Baçal segundo o seu Abade é um livrinho comprado no Museu Abade de Baçal em visita a Bragança, uma joia no nosso interior. Nele me vou guiar para dar a conhecer melhor este abade; subtítulo do livro, “Contactos científicos entre os geógrafos Orlando Ribeiro (OR) e Hermann Lautensach e o Padre Francisco Manuel Alves”. O prefácio de José Meirinhos dá-nos a perspectiva do encontro entre Francisco Manuel Alves e Orlando Ribeiro, “por iniciativa do jovem geógrafo (OR), recomendado por José Leite de Vasconcelos, figura proeminente da etnografia, da arqueologia e da etnolinguística portuguesas. Orlando Ribeiro é provavelmente o maior geógrafo português de sempre; …F M Alves é o mais importante etnógrafo transmontano de sempre, autodidata e um dos maiores de todo o País, com um trabalho memorável e memorialístico sobre as terras de Bragança”.
Apresentadas as duas personalidades vamos ao que interessa para melhor conhecermos o Abade: “Na altura do primeiro encontro com O Ribeiro, F M Alves era uma figura proeminente na região, já bem conhecido do país culto, não só pela década à frente do Museu de Bragança, como pelo seu importante trabalho de recuperação da história, usos e costumes dessas terras, que há décadas vinha publicando sob o título Memórias Arqueológico-históricas do distrito de Bragança”.
É Leite de Vasconcelos que proporciona o encontro de OR com o abade. “Conheci o Abade de Baçal no verão de 1936, durante uma excursão que fiz por Trás-os-Montes, parte dela na companhia do meu Mestre Leite de Vasconcellos, que aí fora estudar linguagem dialectal”. Este encontro é elucidativo da grandeza de dois homens. Melhor será continuarmos com OR: “…Depois de trocarem um abraço sinceramente afectuoso, sentou-se à nossa mesa da pensão. A conversa, naturalmente, tomou logo o rumo da Etnografia; tratavam-se por vós, e esta maneira, corrente ainda em Trás-os-Montes, mas que para mim tinha um ressaibo arcaico, usavam-na os dois velhos sem a menos afectação. O tempo antigo, as usanças tradicionais, as costumeiras do povo, os livros que andavam escrevendo, foram assunto que os prendeu durante mais de uma hora. …Eu ouvia-os extasiado: pareciam-me figuras sobrenaturais, fora do tempo, movendo-se num tempo que, nesse ano de 1936, era ainda muito antigo nas aldeias transmontanas que eu andava a percorrer. …Falavam um português que não se ouve nas cidades nem nas Academias, simples como o do povo provinciano, parecido um pouco com a maneira de alguns dos nossos clássicos menos arrebicados.

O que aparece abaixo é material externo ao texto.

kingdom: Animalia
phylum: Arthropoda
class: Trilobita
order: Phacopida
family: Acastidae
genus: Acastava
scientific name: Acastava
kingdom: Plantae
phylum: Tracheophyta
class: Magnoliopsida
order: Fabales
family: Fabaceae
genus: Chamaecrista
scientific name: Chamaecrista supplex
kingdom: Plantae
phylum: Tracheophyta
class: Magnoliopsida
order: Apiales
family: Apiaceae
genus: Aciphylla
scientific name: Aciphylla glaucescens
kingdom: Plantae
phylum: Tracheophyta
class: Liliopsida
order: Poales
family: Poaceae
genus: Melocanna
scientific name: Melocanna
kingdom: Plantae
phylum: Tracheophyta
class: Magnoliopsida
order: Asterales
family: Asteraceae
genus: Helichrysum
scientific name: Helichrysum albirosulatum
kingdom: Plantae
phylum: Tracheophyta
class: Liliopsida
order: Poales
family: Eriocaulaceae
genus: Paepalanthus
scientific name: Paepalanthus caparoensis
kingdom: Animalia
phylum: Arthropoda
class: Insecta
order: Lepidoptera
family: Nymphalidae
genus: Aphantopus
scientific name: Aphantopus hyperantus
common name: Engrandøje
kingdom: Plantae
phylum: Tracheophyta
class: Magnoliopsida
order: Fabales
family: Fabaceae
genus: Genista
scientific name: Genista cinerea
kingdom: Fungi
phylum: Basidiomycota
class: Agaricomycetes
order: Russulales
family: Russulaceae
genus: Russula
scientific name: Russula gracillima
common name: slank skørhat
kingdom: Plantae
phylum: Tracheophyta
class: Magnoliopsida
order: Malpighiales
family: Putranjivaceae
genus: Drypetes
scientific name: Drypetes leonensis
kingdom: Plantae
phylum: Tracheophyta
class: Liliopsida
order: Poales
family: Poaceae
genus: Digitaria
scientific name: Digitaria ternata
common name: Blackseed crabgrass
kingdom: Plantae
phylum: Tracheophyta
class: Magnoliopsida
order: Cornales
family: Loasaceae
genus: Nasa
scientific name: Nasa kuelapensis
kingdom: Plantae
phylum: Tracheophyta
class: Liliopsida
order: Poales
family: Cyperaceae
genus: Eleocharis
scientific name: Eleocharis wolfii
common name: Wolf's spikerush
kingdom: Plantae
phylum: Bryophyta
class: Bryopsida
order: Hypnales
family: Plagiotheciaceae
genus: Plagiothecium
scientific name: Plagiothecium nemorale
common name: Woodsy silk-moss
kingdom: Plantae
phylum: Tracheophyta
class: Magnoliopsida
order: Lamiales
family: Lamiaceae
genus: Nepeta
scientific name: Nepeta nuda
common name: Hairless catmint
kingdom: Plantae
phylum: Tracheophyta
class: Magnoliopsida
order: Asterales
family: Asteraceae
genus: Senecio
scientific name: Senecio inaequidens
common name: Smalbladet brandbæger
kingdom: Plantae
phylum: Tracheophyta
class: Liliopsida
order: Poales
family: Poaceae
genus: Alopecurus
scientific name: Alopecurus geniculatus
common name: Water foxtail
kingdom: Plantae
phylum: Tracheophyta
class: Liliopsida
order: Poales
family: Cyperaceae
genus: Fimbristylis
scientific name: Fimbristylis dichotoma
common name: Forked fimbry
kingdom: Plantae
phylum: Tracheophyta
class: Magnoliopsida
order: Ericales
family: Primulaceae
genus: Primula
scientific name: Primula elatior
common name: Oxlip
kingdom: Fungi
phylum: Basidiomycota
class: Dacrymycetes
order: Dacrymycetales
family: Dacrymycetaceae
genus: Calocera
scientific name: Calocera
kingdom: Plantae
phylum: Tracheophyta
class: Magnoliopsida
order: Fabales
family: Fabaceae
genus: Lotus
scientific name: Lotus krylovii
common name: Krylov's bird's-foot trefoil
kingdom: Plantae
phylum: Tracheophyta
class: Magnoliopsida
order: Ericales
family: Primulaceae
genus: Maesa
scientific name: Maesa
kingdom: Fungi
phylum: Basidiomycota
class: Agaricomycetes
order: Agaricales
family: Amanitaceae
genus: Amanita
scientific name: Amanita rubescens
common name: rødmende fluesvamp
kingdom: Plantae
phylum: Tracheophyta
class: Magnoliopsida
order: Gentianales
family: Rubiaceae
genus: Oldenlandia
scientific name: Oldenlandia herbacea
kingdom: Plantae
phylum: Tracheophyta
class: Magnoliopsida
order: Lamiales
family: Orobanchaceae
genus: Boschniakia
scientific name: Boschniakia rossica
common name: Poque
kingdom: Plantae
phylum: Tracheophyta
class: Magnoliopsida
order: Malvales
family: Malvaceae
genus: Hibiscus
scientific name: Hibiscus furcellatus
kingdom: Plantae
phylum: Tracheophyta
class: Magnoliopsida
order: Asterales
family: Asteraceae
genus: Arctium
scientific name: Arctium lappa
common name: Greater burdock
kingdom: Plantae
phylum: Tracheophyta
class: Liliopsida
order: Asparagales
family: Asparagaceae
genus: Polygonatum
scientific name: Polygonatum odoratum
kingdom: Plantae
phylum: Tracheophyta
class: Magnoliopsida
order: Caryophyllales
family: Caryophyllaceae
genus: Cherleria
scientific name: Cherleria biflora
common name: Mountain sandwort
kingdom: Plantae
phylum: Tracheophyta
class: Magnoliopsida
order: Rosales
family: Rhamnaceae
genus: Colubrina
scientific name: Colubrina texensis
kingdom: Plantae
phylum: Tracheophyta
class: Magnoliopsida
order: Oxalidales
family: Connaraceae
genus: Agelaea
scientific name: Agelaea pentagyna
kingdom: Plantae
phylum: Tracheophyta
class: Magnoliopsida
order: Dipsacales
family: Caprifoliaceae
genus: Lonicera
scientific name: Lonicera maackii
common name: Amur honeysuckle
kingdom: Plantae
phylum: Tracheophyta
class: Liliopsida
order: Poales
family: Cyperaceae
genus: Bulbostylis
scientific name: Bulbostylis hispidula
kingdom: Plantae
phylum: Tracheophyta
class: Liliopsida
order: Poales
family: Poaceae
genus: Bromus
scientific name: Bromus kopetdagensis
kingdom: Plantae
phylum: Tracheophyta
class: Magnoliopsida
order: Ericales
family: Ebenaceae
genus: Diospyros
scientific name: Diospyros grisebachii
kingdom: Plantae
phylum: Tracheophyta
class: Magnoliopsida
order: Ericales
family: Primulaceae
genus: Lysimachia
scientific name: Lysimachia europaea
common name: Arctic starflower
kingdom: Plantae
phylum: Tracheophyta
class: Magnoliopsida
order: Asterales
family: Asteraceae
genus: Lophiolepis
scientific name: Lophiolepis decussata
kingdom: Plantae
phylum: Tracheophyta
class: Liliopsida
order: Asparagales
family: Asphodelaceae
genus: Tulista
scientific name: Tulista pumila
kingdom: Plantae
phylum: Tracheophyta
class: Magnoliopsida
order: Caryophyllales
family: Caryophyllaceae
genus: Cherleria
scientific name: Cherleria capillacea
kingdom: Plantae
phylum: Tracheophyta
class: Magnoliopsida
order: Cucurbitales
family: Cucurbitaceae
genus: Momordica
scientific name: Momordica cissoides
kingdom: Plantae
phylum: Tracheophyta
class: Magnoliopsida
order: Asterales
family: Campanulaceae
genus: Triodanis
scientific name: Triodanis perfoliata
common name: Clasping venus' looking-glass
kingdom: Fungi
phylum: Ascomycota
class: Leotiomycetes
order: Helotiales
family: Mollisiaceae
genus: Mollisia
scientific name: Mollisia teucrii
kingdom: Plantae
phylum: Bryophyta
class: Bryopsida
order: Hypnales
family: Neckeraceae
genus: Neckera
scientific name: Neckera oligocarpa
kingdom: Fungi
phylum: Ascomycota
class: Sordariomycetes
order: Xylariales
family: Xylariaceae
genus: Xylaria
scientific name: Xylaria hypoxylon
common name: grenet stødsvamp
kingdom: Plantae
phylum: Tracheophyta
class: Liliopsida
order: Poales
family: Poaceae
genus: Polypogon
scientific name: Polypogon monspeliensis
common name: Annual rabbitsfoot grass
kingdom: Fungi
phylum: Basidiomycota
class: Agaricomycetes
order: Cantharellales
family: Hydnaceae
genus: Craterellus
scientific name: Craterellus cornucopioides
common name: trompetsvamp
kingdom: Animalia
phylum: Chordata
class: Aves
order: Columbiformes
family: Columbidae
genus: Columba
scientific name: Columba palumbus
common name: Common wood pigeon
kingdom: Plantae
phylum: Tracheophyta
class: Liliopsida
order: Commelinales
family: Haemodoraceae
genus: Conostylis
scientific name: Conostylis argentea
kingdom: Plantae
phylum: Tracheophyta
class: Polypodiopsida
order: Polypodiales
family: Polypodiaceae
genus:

Eu já ouvira pastores e moleiros falarem assim, e esteva acostumado à expressão chã do meu Mestre: mas escutar neste estilo a conversa de dois homens eminentes era para mim deliciosa novidade”.
Leite de Vasconcellos, no dia seguinte “ia ao quartel interrogar soldados das várias aldeias ou completar entre os Judeus investigações que então o preocupavam”; deitou-se cedo e “eu aproveitei para conhecer melhor o Abade, o homem e o sacerdote, por causa de certos problemas morais que ao tempo me preocupavam. Então admirei ainda mais a grandeza daquela alma, a sua visão tolerante e profunda, a humildade e direitura de carácter do padre”.